As if he were their real son, Kuramoto is in the living room preparing the Umadome family’s breakfast. To this scene, Matsuko comes looking for Tetsu, and Kuramoto mumbles that he is tired of being asked repeatedly who he is. Minne whispers to herself, “Pretending to have forgotten something, pretending to have made a stupid mistake, playing at constantly being tricked. If you can play all those roles, you have a real senile old person.” As Matsuko rushes out with the news that she has found Tetsu, Tokusaburo and Kuramoto follow to see what is happening.
Next it is Toshiko who comes in to sit down with Minne to eat breakfast. To Toshiko, who says she is carrying Tokusaburo’s child and wants to give birth to it to replace the young Masafumi who died, Minne says that Masafumi is working overseas. The two are talking in parallel worlds that never meet. In this confusion as to who is senile, what is the truth and what is delusion, Kuramoto returns, and to the fleeing Tetsu he begins to admit that he himself has Alzheimer’s disease.
Tokusaburo and Minne continue to watch the non-broadcasting television. To Minne, who has forgotten about her husband, Tokusaburo tells her about a girl that he had promised to take to the national finals at Koshien in Osaka, and then mumbles that he has to go home but can’t remember where it is, or even who he is.
Tokusaburo and Minne
Drawn by the nostalgic smell of Tokusaburo, Minne shouts, “Long ago, that summer, that ground, the sweat, the smell … Victory! Koshien!” Tokusaburo says, “Let’s go there together.”

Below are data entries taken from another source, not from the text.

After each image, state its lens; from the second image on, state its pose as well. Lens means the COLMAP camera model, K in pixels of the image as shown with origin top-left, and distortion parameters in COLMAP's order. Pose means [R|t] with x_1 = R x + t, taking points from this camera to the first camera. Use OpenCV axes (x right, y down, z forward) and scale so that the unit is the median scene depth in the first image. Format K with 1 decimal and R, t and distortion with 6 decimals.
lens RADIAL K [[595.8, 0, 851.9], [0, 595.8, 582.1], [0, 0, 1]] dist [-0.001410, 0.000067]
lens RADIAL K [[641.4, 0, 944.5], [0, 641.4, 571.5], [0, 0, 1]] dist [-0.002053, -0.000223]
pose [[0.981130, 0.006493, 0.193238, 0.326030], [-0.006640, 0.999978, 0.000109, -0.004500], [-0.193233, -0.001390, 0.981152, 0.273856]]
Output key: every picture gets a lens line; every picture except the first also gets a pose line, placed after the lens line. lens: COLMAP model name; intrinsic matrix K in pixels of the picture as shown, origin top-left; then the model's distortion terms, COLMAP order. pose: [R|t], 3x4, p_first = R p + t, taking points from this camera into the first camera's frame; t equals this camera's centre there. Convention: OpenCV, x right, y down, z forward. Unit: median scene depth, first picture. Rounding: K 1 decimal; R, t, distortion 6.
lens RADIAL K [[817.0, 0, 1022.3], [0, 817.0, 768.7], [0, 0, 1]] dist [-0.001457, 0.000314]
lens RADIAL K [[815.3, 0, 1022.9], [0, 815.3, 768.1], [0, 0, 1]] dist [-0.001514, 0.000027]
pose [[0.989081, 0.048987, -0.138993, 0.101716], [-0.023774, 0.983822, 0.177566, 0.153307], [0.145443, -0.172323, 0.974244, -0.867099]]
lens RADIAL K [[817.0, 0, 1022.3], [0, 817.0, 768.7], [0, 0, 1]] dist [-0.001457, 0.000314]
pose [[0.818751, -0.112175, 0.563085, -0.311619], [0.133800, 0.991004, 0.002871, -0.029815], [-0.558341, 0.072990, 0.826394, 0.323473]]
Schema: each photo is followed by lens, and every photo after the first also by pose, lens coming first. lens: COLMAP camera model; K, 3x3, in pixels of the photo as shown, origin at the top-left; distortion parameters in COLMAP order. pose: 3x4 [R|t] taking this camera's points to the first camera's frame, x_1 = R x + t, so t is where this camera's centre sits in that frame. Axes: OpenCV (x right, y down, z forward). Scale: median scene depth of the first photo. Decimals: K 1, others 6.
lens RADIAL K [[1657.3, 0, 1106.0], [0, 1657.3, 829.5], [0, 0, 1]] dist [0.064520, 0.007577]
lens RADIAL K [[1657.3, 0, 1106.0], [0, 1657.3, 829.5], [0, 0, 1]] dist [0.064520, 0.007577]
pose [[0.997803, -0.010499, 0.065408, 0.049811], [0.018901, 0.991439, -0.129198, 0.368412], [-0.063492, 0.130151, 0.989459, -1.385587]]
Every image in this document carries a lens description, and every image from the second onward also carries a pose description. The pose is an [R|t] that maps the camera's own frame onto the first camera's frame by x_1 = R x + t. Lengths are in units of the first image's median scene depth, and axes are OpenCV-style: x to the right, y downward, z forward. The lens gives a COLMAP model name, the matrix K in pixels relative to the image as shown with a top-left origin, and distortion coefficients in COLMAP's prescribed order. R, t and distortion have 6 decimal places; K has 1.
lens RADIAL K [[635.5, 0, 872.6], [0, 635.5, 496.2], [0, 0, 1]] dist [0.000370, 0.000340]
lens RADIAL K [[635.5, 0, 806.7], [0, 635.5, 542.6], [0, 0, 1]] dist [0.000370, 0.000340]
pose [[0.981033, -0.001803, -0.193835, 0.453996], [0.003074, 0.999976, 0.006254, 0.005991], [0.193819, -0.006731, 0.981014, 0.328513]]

The sound of the high school baseball broadcast swells loudly.
Born in 1977, in Matsumoto City, Nagano Prefecture and continues to live there. Graduated from the Shinshu University Faculty of Arts. In 2001, Takayama joined the directing department of the Seinendan theater company led by Oriza Hirata. In 2003, she founded her own Takayama Shokubutsuen company and served as playwright and director (active until 2012). In 2018, Takayama won the 7th Chikamatsu Monzaemon Award for this play, A Day in the life of Tokusaburo Umadome.